This is the story of my long road to recovery after breast cancer.

girl on beach

A Doctor In The Middle of a Pandemic

My story began in the spring of 2020. The COVID-19 virus tore across the globe. Without warning I found myself on the front lines of the worst pandemic in a century. As a pulmonary critical care doctor I fought to save lives under horrific hospital conditions. I put my heart and soul into the care of my patients. In the end I felt powerless and lost many battles to the virus.

I put my own life in danger to provide care. I witnessed many tragedies and many brutal deaths in both medical COVID ICUs and surgical COVID ECMO units.

A Lifechanging Diagnosis

As the deadly delta wave raged, and just weeks after my 39th birthday, I was diagnosed with aggressive, high grade, breast cancer and became a patient myself.

In the following weeks and months I underwent a double mastectomy, expander placement, four expansion procedures, and reconstructive surgery.

The life changing diagnosis of breast cancer on top of months of intense stress from working in the COVID intensive care units brought me to my knees.

I fought for my life on two fronts, one as a cancer patient, and one as an immunocompromised critical care doctor. Every day I exposed myself to a deadly virus. I fought for the lives of others as I fought for my own.

I lost much of what I valued most – my health, my strength, my stamina, my stability, my feelings of safety, my body image, my reliable income, my ability to be physically close to others, and my ability to do the activities that bring me joy. My life was brought down to its very foundation. I dedicated my own life to saving lives and caring for others in the most critical moments of theirs.

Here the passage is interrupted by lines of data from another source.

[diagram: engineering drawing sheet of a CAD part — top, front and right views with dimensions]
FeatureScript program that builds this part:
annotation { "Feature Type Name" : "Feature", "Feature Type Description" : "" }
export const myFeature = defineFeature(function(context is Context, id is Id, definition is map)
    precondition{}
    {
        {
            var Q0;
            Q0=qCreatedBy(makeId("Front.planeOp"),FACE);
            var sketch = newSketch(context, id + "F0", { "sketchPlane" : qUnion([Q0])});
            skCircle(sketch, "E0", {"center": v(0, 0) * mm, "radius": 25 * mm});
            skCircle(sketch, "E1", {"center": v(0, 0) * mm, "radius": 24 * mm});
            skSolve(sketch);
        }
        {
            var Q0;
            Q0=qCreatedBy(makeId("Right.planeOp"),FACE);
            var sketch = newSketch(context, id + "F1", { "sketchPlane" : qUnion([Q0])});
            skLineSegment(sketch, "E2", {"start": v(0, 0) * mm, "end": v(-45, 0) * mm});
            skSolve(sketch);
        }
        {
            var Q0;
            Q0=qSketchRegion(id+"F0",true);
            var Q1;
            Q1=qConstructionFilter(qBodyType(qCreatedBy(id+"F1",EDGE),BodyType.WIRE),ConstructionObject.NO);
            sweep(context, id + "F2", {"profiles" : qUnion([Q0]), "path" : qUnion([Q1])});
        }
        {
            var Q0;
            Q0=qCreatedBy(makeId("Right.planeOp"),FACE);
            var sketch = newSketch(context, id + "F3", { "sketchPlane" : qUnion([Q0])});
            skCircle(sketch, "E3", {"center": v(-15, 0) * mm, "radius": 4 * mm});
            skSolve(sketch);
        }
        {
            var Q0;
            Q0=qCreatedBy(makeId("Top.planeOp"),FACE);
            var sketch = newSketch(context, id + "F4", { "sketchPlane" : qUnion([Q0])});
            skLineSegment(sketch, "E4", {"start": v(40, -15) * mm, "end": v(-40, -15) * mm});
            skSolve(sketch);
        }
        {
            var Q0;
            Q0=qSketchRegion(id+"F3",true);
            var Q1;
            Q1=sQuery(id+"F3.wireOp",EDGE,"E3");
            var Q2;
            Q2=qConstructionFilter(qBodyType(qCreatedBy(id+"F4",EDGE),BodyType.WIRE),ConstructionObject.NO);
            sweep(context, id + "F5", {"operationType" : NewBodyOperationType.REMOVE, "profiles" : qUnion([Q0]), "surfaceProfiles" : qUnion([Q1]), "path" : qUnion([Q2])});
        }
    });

When I was diagnosed and no longer the bulletproof superhuman that a critical care doctor is expected to be, the support of my colleagues and profession was nowhere to be found.

I found myself deeply morally injured, questioning my life’s purpose, feeling lost, and searching for meaning.

Moving Forward

Now post reconstruction and considered cancer free, I am faced with the prospect of picking up the pieces of my shattered life and rebuilding something new from the ground up.

I have been given an amazing second chance and I don’t intend to waste it. Join me on my journey of rebuilding and self discovery as I find my way back through the light and dark of post cancer and post trauma recovery. No pretty filters, just an honest perspective on my search for meaning.

Post cancer life is confusing, frustrating, messy, and frightening. Still, survival is a gift and I am deeply grateful to be alive and have the chance to start again.

I hope sharing my story of recovery after breast cancer will help others who are finding their way through their own recovery from illness or trauma. I also hope to help my fellow physicians understand that healing means more than fixing an injured body.

We are survivors, the world deserves to hear our stories. This is mine.